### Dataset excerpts

====

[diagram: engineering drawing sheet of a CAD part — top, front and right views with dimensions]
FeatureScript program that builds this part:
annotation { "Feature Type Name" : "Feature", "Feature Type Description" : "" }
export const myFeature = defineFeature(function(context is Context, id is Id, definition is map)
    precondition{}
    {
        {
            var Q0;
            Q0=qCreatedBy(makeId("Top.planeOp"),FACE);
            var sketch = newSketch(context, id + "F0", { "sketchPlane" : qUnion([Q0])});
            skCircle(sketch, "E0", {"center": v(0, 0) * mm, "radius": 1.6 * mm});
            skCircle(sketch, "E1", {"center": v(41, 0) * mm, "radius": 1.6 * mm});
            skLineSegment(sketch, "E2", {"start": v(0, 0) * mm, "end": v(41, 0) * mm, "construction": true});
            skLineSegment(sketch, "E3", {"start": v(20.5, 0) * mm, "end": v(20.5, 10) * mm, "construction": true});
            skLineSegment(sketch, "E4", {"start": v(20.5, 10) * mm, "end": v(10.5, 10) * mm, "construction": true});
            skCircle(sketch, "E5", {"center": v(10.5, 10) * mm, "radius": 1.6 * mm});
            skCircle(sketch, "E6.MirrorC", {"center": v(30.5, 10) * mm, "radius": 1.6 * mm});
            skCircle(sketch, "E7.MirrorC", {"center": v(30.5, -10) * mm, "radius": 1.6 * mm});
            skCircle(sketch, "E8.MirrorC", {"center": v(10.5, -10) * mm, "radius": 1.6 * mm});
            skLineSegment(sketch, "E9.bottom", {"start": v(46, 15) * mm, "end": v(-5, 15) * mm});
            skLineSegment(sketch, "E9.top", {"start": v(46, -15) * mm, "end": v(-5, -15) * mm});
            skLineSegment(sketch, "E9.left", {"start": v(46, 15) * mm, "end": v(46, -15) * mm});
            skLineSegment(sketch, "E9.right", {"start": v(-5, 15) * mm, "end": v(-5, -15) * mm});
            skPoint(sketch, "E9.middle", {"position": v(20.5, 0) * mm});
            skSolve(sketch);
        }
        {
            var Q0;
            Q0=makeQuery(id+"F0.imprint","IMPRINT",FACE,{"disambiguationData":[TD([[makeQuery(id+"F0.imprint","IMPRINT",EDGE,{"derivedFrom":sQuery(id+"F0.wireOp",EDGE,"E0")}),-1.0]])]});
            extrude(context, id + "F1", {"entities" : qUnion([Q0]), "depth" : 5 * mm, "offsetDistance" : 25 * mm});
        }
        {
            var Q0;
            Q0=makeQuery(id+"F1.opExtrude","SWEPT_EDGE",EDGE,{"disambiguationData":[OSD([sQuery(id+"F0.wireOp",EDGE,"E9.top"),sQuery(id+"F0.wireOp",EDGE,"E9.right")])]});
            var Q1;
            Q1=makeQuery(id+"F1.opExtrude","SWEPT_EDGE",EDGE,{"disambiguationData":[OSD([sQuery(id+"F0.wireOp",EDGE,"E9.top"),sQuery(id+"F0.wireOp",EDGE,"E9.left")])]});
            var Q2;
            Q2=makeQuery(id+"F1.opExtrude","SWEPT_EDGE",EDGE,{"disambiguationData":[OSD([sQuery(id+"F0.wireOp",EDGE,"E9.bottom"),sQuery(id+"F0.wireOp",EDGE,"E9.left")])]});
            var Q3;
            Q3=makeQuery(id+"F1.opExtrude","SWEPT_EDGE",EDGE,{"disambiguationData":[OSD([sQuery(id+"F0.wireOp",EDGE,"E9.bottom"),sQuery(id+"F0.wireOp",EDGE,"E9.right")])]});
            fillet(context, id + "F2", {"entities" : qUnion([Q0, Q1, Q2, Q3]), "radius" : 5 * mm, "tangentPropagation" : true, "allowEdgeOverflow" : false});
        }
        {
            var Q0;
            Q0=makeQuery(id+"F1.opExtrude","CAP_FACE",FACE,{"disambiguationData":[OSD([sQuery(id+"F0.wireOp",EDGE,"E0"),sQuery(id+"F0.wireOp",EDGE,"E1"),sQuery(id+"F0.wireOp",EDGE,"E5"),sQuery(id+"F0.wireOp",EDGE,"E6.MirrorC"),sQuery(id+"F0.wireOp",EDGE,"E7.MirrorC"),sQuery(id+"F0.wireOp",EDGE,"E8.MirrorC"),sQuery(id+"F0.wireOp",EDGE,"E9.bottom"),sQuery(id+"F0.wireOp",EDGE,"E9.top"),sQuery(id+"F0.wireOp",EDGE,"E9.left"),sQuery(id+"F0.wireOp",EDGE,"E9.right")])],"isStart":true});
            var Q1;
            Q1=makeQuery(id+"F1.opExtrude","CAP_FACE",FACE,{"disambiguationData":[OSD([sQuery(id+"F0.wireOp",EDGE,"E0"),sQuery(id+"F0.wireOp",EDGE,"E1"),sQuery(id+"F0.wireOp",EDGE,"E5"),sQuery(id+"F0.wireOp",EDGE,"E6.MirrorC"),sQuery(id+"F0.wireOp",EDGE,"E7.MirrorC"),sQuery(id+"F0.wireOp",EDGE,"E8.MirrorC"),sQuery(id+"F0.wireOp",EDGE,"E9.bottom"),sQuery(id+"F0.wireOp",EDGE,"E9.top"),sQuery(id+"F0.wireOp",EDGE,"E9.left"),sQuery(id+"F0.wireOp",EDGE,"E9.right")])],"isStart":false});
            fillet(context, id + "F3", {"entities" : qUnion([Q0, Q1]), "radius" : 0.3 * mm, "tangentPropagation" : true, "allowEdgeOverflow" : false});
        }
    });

====

### Work to complete
Count the lines in the items above that contain the word "false", and reply with only that number.

### The reply
3